Is this a copy paste from your private conversation on blender chat? Glad you got your answers but besides copying and pasting chat logs publicly without all party’s knowledge being poor form it kind of seems like threadspam.

thanks, just keeping it all together for future reference. They’re both public domain, I can’t see this as a problem…

I’m not sure “public domain” means that or how much a chat dump is helpful as future reference over notes. It would probably be more helpful to report back a summary of what the conclusions were.

I’m going to leave it as is. It’s fine. It would perhaps be better to summarise it, but I don’t have time at the moment, and don’t want to have to search through blender chat when I come back to it. At least having something here is better than nothing, just in case anyone else takes an interest in the mean time.

Sorry, didn’t mean to shoot you down, just a bit hectic at the mo.

Test 1, can the viewport still be rotated during shader update? If it can, then it’s a problem at blender’s side.

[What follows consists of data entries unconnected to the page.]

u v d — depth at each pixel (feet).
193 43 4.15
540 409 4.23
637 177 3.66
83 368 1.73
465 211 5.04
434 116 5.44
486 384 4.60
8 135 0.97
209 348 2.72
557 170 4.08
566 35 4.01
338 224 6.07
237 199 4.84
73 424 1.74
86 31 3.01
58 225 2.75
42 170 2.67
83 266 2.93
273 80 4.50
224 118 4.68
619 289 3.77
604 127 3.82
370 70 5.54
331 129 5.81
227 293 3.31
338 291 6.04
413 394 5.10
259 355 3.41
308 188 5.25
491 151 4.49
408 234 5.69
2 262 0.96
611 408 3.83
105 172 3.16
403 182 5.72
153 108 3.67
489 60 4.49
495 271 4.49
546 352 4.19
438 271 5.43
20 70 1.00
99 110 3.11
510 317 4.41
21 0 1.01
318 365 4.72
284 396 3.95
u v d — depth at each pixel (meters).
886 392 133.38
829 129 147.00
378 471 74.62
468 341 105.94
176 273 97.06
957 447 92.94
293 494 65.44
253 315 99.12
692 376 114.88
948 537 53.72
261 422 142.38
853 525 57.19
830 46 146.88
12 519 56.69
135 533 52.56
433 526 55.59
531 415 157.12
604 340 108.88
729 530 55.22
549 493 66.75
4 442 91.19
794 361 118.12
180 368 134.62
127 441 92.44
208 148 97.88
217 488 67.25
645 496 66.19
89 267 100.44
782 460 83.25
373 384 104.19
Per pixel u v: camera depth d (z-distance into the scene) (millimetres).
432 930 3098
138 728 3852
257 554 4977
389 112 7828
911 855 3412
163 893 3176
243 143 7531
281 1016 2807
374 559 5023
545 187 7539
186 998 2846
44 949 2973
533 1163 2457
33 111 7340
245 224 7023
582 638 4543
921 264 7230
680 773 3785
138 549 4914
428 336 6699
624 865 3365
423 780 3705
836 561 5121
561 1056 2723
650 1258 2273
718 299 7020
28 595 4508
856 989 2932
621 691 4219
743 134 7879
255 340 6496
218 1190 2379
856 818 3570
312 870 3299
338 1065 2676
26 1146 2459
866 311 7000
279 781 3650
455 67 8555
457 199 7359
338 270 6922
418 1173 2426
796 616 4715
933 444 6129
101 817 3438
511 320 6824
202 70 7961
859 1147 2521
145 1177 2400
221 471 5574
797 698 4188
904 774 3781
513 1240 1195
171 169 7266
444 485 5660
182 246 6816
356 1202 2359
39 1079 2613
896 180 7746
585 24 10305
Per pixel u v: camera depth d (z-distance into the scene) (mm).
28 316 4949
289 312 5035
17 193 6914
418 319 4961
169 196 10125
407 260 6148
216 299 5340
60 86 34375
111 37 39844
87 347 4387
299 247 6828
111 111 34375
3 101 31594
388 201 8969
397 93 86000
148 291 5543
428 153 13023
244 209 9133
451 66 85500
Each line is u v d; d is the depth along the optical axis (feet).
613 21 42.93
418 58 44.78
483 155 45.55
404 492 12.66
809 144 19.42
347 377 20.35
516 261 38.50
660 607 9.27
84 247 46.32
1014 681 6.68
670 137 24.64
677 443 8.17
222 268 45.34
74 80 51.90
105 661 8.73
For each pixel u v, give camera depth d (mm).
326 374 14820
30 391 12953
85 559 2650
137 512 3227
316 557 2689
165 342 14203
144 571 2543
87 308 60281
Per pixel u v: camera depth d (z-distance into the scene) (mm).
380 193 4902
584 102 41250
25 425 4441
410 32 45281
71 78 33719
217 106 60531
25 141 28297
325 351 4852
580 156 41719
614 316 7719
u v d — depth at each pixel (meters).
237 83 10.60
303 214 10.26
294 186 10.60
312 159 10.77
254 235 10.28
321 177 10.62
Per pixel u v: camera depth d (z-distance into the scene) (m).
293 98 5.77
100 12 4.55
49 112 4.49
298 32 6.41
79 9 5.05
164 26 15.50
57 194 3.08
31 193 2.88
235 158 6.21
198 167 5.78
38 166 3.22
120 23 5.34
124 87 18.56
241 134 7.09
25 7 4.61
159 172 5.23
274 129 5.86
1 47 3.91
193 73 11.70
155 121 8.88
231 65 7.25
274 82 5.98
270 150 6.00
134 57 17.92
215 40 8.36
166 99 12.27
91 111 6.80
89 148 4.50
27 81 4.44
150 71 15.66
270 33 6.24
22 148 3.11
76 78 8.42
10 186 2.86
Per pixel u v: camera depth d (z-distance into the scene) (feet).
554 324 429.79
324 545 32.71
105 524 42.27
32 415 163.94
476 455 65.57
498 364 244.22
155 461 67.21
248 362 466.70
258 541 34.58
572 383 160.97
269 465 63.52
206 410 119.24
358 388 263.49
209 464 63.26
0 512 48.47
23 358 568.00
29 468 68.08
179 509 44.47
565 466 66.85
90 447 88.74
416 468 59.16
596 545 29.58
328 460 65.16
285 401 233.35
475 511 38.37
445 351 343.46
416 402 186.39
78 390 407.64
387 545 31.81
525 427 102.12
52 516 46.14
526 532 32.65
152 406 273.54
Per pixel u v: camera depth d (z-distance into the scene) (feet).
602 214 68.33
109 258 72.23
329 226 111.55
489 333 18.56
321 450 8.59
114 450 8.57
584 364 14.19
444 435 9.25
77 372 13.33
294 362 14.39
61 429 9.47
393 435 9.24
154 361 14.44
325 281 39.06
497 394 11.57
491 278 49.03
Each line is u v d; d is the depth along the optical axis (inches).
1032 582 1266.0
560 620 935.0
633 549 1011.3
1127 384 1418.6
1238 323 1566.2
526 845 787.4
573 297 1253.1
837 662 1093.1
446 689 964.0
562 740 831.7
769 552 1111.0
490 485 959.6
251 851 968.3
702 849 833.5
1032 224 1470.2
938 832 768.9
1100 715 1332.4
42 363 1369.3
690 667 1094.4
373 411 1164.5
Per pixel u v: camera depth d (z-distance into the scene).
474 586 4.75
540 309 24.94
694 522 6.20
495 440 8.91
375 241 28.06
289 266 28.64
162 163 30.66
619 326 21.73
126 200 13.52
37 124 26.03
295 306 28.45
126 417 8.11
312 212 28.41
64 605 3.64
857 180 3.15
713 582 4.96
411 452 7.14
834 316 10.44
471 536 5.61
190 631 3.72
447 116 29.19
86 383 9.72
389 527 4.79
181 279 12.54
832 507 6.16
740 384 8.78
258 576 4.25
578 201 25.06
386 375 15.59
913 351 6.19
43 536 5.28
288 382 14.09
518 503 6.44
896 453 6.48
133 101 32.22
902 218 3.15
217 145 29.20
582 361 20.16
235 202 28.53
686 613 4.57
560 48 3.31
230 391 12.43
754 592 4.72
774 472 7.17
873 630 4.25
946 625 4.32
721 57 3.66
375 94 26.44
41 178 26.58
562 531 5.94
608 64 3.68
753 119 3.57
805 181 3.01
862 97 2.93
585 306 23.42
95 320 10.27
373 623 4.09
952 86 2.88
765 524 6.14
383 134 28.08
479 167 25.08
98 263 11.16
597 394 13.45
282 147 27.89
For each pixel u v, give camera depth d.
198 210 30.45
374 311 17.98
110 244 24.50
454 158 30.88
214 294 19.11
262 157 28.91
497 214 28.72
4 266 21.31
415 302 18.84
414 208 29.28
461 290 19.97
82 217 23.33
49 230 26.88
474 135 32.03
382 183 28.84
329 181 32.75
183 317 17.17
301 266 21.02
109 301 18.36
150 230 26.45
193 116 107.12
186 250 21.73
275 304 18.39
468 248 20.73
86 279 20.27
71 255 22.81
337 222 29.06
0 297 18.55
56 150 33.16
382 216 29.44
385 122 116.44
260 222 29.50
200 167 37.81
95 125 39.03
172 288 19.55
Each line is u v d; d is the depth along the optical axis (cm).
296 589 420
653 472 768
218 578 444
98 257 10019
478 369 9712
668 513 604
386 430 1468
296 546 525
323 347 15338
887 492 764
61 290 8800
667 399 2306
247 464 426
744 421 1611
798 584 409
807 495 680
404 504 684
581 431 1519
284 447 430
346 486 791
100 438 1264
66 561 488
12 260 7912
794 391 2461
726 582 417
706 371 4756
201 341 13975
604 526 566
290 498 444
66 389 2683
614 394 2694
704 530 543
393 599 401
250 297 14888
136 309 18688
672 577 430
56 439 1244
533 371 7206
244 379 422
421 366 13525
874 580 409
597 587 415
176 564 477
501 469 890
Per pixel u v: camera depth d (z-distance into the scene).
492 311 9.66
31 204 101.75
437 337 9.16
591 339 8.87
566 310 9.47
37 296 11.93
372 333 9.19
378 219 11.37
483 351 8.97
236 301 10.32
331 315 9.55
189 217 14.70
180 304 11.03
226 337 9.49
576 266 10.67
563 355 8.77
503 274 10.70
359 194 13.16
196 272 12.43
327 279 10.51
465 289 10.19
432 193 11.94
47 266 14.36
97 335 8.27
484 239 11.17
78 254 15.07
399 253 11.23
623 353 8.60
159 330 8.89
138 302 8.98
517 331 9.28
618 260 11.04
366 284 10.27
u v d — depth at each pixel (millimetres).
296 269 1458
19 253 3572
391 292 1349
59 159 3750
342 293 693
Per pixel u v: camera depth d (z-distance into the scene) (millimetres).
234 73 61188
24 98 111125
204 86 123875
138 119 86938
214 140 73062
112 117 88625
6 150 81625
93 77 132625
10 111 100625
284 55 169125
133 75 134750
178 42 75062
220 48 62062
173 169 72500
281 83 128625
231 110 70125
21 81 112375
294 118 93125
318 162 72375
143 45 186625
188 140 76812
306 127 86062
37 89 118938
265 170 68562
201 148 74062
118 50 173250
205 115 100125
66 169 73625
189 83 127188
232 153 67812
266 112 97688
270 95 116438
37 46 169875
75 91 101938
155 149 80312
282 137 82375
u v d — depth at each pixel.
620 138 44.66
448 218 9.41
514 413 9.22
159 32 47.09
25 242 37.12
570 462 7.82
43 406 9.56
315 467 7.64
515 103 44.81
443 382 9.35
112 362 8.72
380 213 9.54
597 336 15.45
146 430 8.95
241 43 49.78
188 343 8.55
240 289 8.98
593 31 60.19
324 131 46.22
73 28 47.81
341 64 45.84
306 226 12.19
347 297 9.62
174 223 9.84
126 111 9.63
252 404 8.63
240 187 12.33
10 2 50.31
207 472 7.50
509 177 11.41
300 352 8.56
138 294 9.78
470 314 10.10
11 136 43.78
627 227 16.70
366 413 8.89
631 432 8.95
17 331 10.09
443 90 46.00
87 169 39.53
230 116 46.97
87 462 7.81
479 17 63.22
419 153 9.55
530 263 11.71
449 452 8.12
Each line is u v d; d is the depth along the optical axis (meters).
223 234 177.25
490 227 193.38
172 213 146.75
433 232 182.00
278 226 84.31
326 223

Result, approx 11 seconds it can be rotated and 3 seconds it cant. Last three seconds is the opengl conversion of glsl to bytecode (if I’ve understood germano correctly above)

All inner group nodes have been ungrouped, didn’t seem to impact shader compilation times positiviely. Just one top level group now.

Test 3: if a new node is added of the same type that already existed, and it’s connected to the same sockets on the group that the last node of the same type was, then there is no wait time.

If you connect the node to a socket it hasn’t been connected to previously, then there’s a long shader compilation again, and during that time the viewport can be rotated.

What hardware are you using? Are your drivers up to date? Does it happen on less complex node graphs as well? It really shouldn’t be taking that long. This does not seem like a problem for blender to solve, this seems like a driver/hardware performance issue on your end.

Just spent a few hours with Clem testing it. It’s just a bit too complex for EEVEE at the moment.

1 Like

Thanks for your suggestions.